What concentration of the barium ion,Ba^2+ ,must be exceeded to precipitate BaF2 from a solution that is 1.00*10^-2M in the fluoride ion,F-? Ksp for barium fluoride is 2.45*10^-5.
To determine the concentration of the barium ion (Ba²⁺) needed to precipitate BaF₂ from a solution that is 1.00 × 10⁻² M in fluoride ion (F⁻), we can use the solubility product constant (Ksp) for barium fluoride.
The balanced chemical equation for the precipitation reaction is:
BaF₂ (s) ↔ Ba²⁺ (aq) + 2F⁻ (aq)
According to the Ksp expression:
Ksp = [Ba²⁺] × [F⁻]²
We know the value of Ksp = 2.45 × 10⁻⁵, and the concentration of F⁻ is 1.00 × 10⁻² M.
Since the stoichiometry of the reaction shows that the concentration of Ba²⁺ is equal to the concentration of F⁻, we assume the concentration of Ba²⁺ is also x M.
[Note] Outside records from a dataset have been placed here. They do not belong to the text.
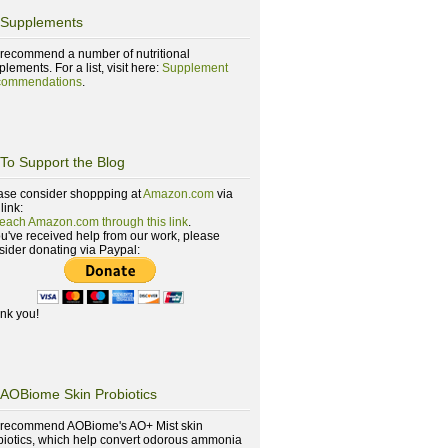
Supplements
recommend a number of nutritional
lements. For a list, visit here:
Supplement
ommendations
.
To Support the Blog
ase consider shoppping at
Amazon.com
via
 link:
reach Amazon.com through this link
.
you've received help from our work, please
sider donating via Paypal:
nk you!
AOBiome Skin Probiotics
recommend AOBiome's AO+ Mist skin
biotics, which help convert odorous ammonia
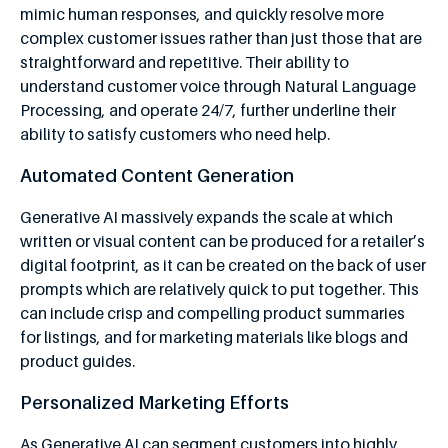
mimic human responses, and quickly resolve more
complex customer issues rather than just those that are
straightforward and repetitive. Their ability to
understand customer voice through Natural Language
Processing, and operate 24/7, further underline their
ability to satisfy customers who need help.
Automated Content Generation
Generative AI massively expands the scale at which
written or visual content can be produced for a retailer’s
digital footprint, as it can be created on the back of user
prompts which are relatively quick to put together. This
can include crisp and compelling product summaries
for listings, and for marketing materials like blogs and
product guides.
Personalized Marketing Efforts
As Generative AI can segment customers into highly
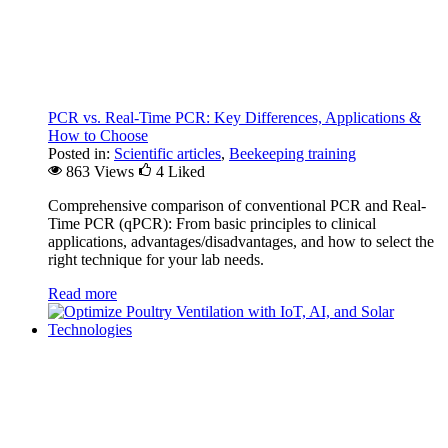
PCR vs. Real-Time PCR: Key Differences, Applications &
How to Choose
Posted in:
Scientific articles
,
Beekeeping training
863 Views
4
Liked
Comprehensive comparison of conventional PCR and Real-
Time PCR (qPCR): From basic principles to clinical
applications, advantages/disadvantages, and how to select the
right technique for your lab needs.
Read more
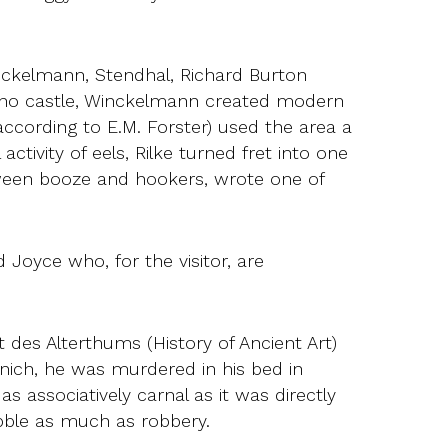
inckelmann, Stendhal, Richard Burton
uino castle, Winckelmann created modern
 according to E.M. Forster) used the area a
ctivity of eels, Rilke turned fret into one
etween booze and hookers, wrote one of
Joyce who, for the visitor, are
des Alterthums (History of Ancient Art)
nich, he was murdered in his bed in
s associatively carnal as it was directly
abble as much as robbery.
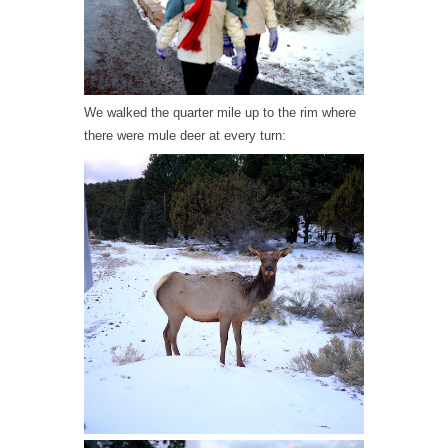
We walked the quarter mile up to the rim where
there were mule deer at every turn:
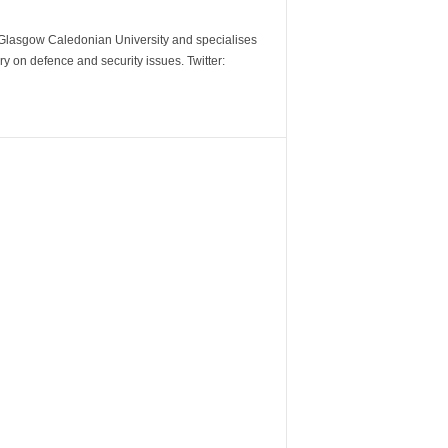
m Glasgow Caledonian University and specialises
y on defence and security issues. Twitter:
Therefore, the Ksp expression can be rearranged to solve for x:
Ksp = x × (1.00 × 10⁻²)²
Substituting the known values:
2.45 × 10⁻⁵ = x × (1.00 × 10⁻²)²
Simplifying:
2.45 × 10⁻⁵ = x × 1.00 × 10⁻⁴
To solve for x (concentration of Ba²⁺), divide both sides by 1.00 × 10⁻⁴:
x = (2.45 × 10⁻⁵) / (1.00 × 10⁻⁴) = 0.245
Therefore, the concentration of the barium ion (Ba²⁺) that must be exceeded to precipitate BaF₂ from a solution that is 1.00 × 10⁻² M in fluoride ion (F⁻) is 0.245 M.
To determine the concentration of the barium ion, Ba^2+, required to precipitate BaF2 from a solution that is 1.00*10^-2M in fluoride ion, F-, we need to use the solubility product constant, Ksp, for barium fluoride.
The balanced equation for the dissociation of barium fluoride is:
BaF2(s) ⇌ Ba^2+(aq) + 2F^-(aq)
The Ksp expression for barium fluoride is:
Ksp = [Ba^2+][F^-]^2
Given:
Ksp = 2.45*10^-5
[F^-] = 1.00*10^-2 M
Let's substitute the given values into the Ksp expression and solve for [Ba^2+].
2.45*10^-5 = [Ba^2+][1.00*10^-2]^2
Simplifying the equation:
2.45*10^-5 = [Ba^2+][1.00*10^-4]
Now, solve for [Ba^2+]:
[Ba^2+] = (2.45*10^-5)/(1.00*10^-4)
Calculating the value:
[Ba^2+] = 0.00245 or 2.45*10^-3 M
Therefore, the concentration of the barium ion, Ba^2+, must be at least 2.45*10^-3 M or 0.00245 M to exceed the solubility product constant and precipitate BaF2 from the solution.